Electrical – How to fix the garage’s existing wiring

electricalsubpanelwiring

My non-attached garage is currently fed with a 10-2 w/ground wire from my main service panel via a single pole breaker buried in conduit. When the wire enters the garage it enters a junction box were 2 lights, 3 outlets are fed off of this. I haven't had any issues tripping the circuit breaker feeding the garage, but want to add a sub-panel for a more local disconnect/protection.

If I am understanding correctly I can install a 6 slot panel and not bond the neutral with ground, install a separate ground rod and then feed these 3 circuits with breakers?

I also could "jumper" the other side of the panel (to use all 6 slots), but this might not pass via inspector (making it a 120v only panel)?

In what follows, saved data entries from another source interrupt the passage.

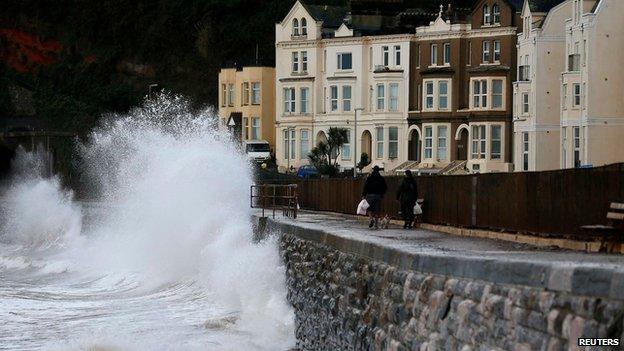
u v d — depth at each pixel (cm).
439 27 16838
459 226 6288
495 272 2864
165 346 5397
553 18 13875
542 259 3158
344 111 17900
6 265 10844
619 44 12206
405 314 3528
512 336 2705
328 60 18075
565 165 12794
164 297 7625
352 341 4269
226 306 6781
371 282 4094
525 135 14225
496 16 16238
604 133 12250
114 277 9038
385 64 17438
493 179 5762
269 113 19312
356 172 17150
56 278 9612
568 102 12681
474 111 16175
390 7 18112
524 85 14250
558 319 2503
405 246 4206
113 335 5728
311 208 10262
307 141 18338
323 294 5069
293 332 5738
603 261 3105
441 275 3266
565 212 4850
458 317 3041
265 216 8250
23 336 5988
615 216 4188
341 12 18738
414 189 6788
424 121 16900
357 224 7106
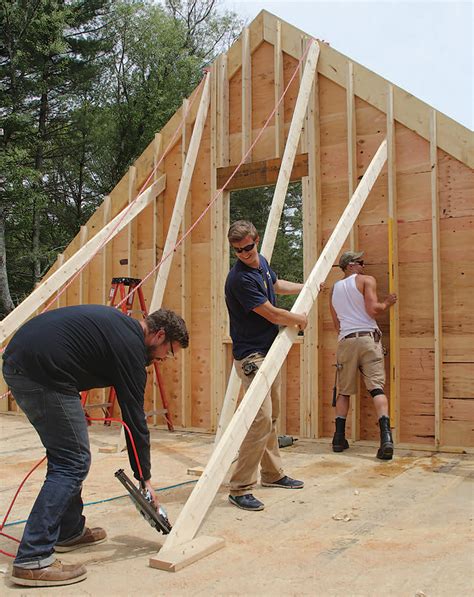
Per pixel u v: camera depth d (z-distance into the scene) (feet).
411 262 16.92
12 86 55.67
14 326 15.53
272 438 11.80
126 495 11.74
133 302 22.02
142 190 21.47
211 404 19.85
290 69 19.60
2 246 52.34
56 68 59.41
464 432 15.88
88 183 70.59
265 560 7.95
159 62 71.67
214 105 20.80
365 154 17.98
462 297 16.15
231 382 13.75
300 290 12.39
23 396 7.53
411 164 17.12
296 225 36.40
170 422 20.25
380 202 17.53
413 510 10.15
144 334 7.97
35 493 12.12
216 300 20.03
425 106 16.84
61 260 23.95
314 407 17.87
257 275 10.89
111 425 21.71
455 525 9.18
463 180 16.34
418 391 16.57
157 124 69.10
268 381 10.28
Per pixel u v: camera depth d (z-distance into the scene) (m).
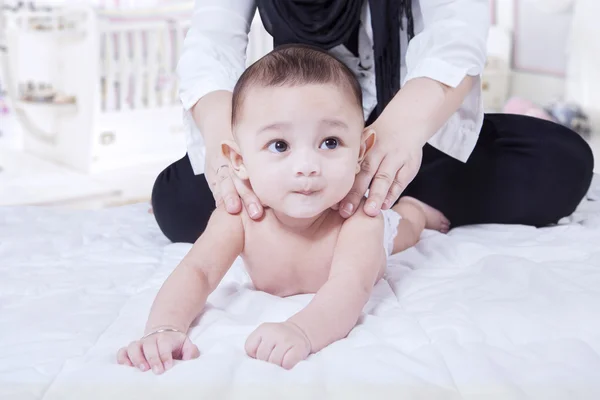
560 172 1.46
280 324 0.84
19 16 4.02
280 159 0.93
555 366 0.80
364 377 0.75
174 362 0.81
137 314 1.00
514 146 1.46
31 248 1.39
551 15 4.01
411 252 1.31
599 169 3.29
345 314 0.90
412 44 1.35
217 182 1.12
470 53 1.27
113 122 3.77
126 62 3.78
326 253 1.04
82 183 3.58
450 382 0.75
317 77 0.93
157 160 3.96
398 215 1.33
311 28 1.41
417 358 0.81
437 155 1.50
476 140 1.40
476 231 1.46
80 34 3.71
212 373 0.76
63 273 1.23
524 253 1.26
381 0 1.37
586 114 3.80
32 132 4.14
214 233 1.04
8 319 0.99
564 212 1.51
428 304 1.02
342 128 0.93
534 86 4.17
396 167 1.05
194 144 1.42
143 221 1.69
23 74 4.16
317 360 0.82
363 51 1.46
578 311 0.95
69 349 0.87
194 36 1.48
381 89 1.42
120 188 3.51
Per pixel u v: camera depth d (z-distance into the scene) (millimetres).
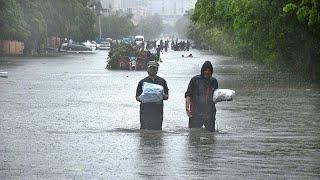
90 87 64000
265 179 20312
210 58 160750
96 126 34750
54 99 50656
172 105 47281
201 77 32500
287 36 74250
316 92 59594
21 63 117938
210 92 32438
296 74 83312
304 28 70812
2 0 137500
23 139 29000
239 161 23578
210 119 32375
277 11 71500
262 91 60594
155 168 22016
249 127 34906
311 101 50750
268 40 74875
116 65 102312
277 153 25594
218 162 23328
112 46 133375
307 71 76250
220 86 66938
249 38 79188
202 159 23938
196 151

I am aware of the main feed capacity which is currently a 15a breaker.

Thanks!

Best Answer

Hold on. Why is it 10 AWG? You're always allowed to use bigger wire than is required, but why did they do it? It's important.

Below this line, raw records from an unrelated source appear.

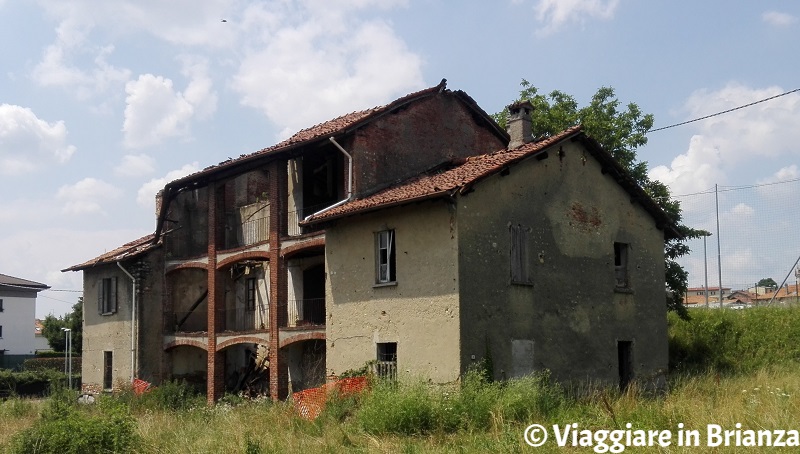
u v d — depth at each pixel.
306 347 26.14
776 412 13.46
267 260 27.09
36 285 63.16
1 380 40.31
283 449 14.45
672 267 29.69
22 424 22.33
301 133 26.72
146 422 19.03
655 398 19.12
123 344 30.23
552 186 21.91
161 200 31.81
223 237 28.06
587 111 32.84
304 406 18.97
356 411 17.66
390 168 23.89
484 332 19.30
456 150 26.23
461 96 26.48
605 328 22.67
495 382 17.94
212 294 27.47
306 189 26.88
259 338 25.41
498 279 19.92
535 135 33.00
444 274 19.28
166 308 30.02
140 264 29.72
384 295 20.81
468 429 15.12
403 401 15.89
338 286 22.20
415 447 13.67
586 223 22.73
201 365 30.98
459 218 19.23
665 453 11.60
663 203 30.61
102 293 32.16
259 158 25.30
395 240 20.78
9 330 61.03
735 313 30.58
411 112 24.84
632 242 24.23
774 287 41.59
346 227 22.20
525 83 34.41
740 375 23.83
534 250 21.03
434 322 19.36
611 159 23.22
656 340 24.38
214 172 27.20
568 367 21.30
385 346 21.00
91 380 32.19
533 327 20.58
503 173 20.53
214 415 20.42
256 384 27.70
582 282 22.25
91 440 15.76
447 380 18.81
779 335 27.78
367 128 23.44
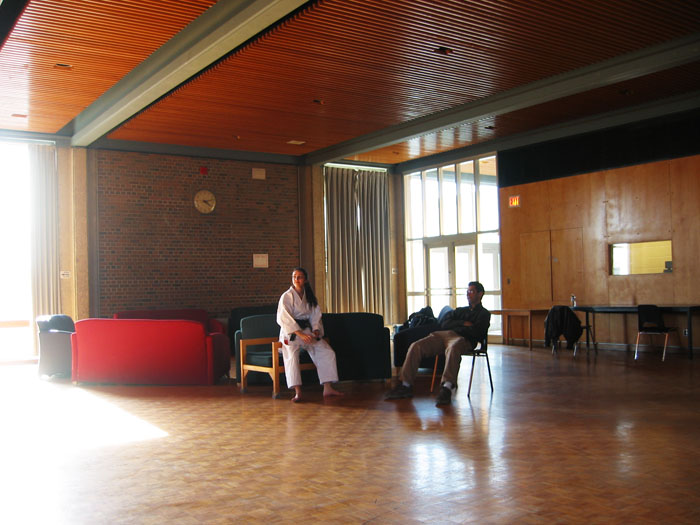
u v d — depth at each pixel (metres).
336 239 13.86
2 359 10.60
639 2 6.23
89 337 7.93
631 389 6.65
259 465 4.04
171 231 12.08
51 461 4.26
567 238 11.25
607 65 7.90
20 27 6.49
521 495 3.31
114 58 7.42
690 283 9.68
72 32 6.64
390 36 6.95
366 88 8.77
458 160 13.18
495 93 9.19
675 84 8.95
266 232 13.10
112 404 6.52
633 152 10.29
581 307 10.20
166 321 7.74
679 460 3.92
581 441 4.45
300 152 13.07
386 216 14.62
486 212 12.77
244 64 7.73
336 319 7.36
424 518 3.00
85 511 3.25
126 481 3.76
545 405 5.85
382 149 12.89
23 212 11.01
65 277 11.17
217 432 5.09
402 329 8.41
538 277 11.71
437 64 7.86
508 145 12.16
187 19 6.35
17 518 3.16
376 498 3.32
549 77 8.50
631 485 3.44
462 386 7.07
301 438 4.79
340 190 14.02
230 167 12.74
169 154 12.10
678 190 9.76
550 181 11.48
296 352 6.59
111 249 11.50
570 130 11.08
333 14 6.37
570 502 3.18
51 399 6.89
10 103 9.22
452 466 3.89
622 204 10.45
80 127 10.74
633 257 10.42
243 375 7.19
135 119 10.11
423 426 5.07
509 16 6.49
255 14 6.10
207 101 9.23
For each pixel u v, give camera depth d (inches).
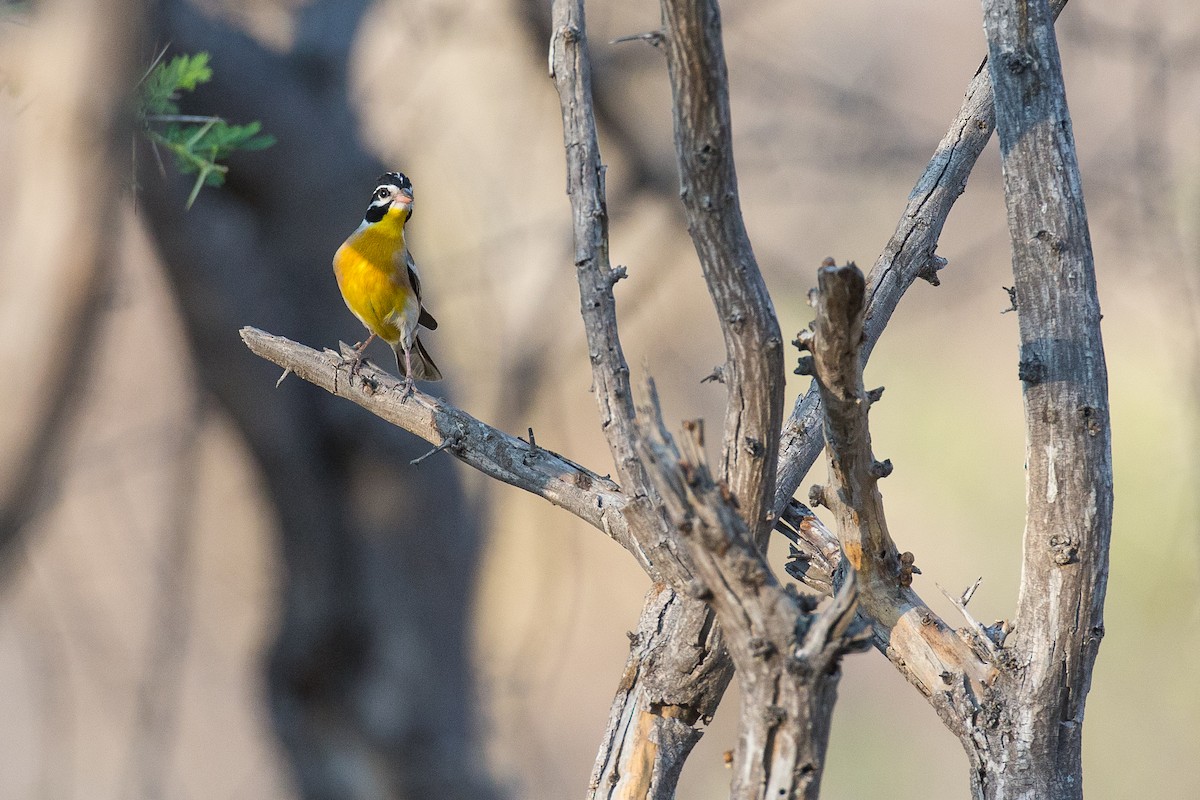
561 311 602.9
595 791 193.5
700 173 150.9
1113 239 570.9
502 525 579.5
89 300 176.4
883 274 222.2
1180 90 532.1
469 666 528.4
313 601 504.4
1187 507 451.5
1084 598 173.6
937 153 228.5
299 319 471.2
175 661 530.0
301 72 466.6
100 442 570.9
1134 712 642.8
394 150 555.5
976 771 178.1
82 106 170.7
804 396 221.9
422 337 552.7
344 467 496.4
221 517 556.1
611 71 561.0
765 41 653.9
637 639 199.2
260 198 456.1
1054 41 177.8
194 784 663.8
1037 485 175.5
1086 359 173.9
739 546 141.3
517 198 625.0
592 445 781.9
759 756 142.6
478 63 624.1
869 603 186.4
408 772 507.2
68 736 539.8
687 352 724.7
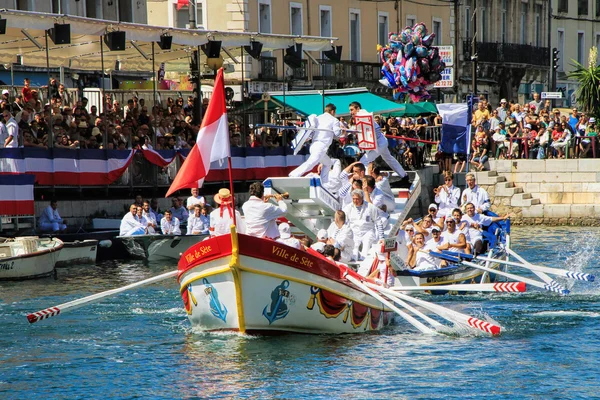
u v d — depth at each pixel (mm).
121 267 63250
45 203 66312
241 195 80750
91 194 70312
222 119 39469
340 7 120500
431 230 54656
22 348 40062
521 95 154500
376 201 50938
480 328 40062
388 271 45188
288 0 112812
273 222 42281
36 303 49750
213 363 37188
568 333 42312
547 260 68062
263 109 89938
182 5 101875
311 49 85312
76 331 42969
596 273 61812
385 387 34375
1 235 62406
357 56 124125
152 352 38969
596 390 34219
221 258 38688
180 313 46688
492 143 98188
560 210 93125
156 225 69000
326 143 53625
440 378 35438
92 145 70312
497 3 148625
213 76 86875
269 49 82812
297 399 33219
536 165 94688
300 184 49875
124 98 88000
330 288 40562
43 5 89125
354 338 41219
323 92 85750
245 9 105875
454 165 99188
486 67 143875
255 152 81375
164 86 97125
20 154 64250
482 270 54812
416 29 90375
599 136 97500
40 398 33719
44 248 59906
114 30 68875
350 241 46719
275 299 39344
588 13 168750
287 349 38906
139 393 34062
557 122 96375
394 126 95250
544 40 159250
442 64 90938
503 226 58219
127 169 71688
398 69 90438
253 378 35312
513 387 34469
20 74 86938
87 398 33656
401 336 41844
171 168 74875
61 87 78375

By the way, a local breaker will not trip first. In most cases, it's at least 50/50 that that the breaker in the house will trip first, closer to 100% if it's raining :)

Factoring for distance

For a long cable run, you need to examine your actual loads (not breaker trip rating) and the distance, and consider the voltage drop you would suffer on that circuit given those actual loads. If you're a cable salesman, you want to keep it under 3%. If you're a cable buyer, you want to keep it under 6%, and if there are other segments of wiring, make sure they all together don't exceed 8%. 8% isn't going to break anything.

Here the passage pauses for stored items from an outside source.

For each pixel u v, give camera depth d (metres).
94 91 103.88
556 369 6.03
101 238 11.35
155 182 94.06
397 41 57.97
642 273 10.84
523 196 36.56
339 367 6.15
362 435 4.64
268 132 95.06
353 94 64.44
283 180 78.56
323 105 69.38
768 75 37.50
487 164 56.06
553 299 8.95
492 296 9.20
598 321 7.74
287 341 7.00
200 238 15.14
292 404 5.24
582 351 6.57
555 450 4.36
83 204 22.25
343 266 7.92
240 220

Most people do not realize the above, and take the cable salesman's default of breaker trip value / 3%. That calls for a bump in wire size every 58 feet @ 120V, or every 115' @ 240V, give or take 10 feet or so.

If your garage is >60' from the house, you need to consider your loads and recompute voltage drop for your loads and percent preference.

One option: change the circuit to 240V

Right off the bat, doing so cuts your voltage drop in half, and your power drop by 3/4. After this refactoring, you could definitely fuse the circuit for 20A -- and just like 120V, 20A is the cap for "normal" branch circuits. You would need to use 240V lighting (which is easy, many lights are 120-240-277V multi-voltage these days). And you would need to change all your receptacles to NEMA 6, and use 240V appliances obviously. You could use an isolation transformer for 120V appliances.

Since this is still one circuit, you don't need to install local grounding rods.

Another option: Multi-wire branch circuit

If the existing wire is conduit, this will be easy, but you will need to replace the 10/2 cable with individual wires. You get to do your voltage drop calculations based on 240V if both legs are loaded at least halfway - so if you have 6A of lighting on one leg, and 12A of tool on the other, you're golden.

This is still a single circuit, so you still don't need grounding rods.

120V Subpanel

This is the solution you are thinking of. Without running an additional neutral, you can wire the subpanel as a 120V subpanel. Pick a tiny panel (e.g. 18 spaces)* that has a main breaker (mandatory), and just split the 120V hot wire to both sides of the main breaker.

Technically, you don't need a main breaker only a shutoff switch, but the cheapest way to get large-amperage shutoff switches is main breakers in panels. Also, it's morally important that the shutoff switch be readily obvious, and a larger "main breaker" set above the other breakers does the job. Code technically allows a back-fed breaker with a label, but I think that's too confusing to someone in a panic, in a hurry, in the dark.

Since its' a subpanel, it will need 2 ground rods set at least 6' apart - yes, in addition to the ground wire going back to the house. It only needs one ground rod if it passes the ground impedance test, but that test is not DIYable, and ground rods are.

120/240V subpanel

If it's in conduit, and you can run 3 wires + ground, you can make it a 120/240V subpanel, in the normal way subpanels are done. For least voltage drop, try to have loads balanced (or at least 50% balanced). Other than that, see above.

Transformer-fed panel

Lastly I'll mention the option of using the /2 cable to feed a 240/480--120/240 transformer. You get to keep the same cable, but you are able to deliver 120V/240V, and voltage drop on 120V loads is reduced by 3/4.

In this case you obtain a 5 KVA transformer (Craigslist sometimes has them in the $100-ish range) and feed the primary with 240V from the house. The secondary feeds the garage panel, which is a "main panel" (because it's transformer-derived) so we need ground rods again. The transformer automagically converts your 120V draws into 240V at half the amperage, which means 1/4 the voltage drop. You can also jumper the transformer to give you a few volts "bump" to compensate for voltage drop.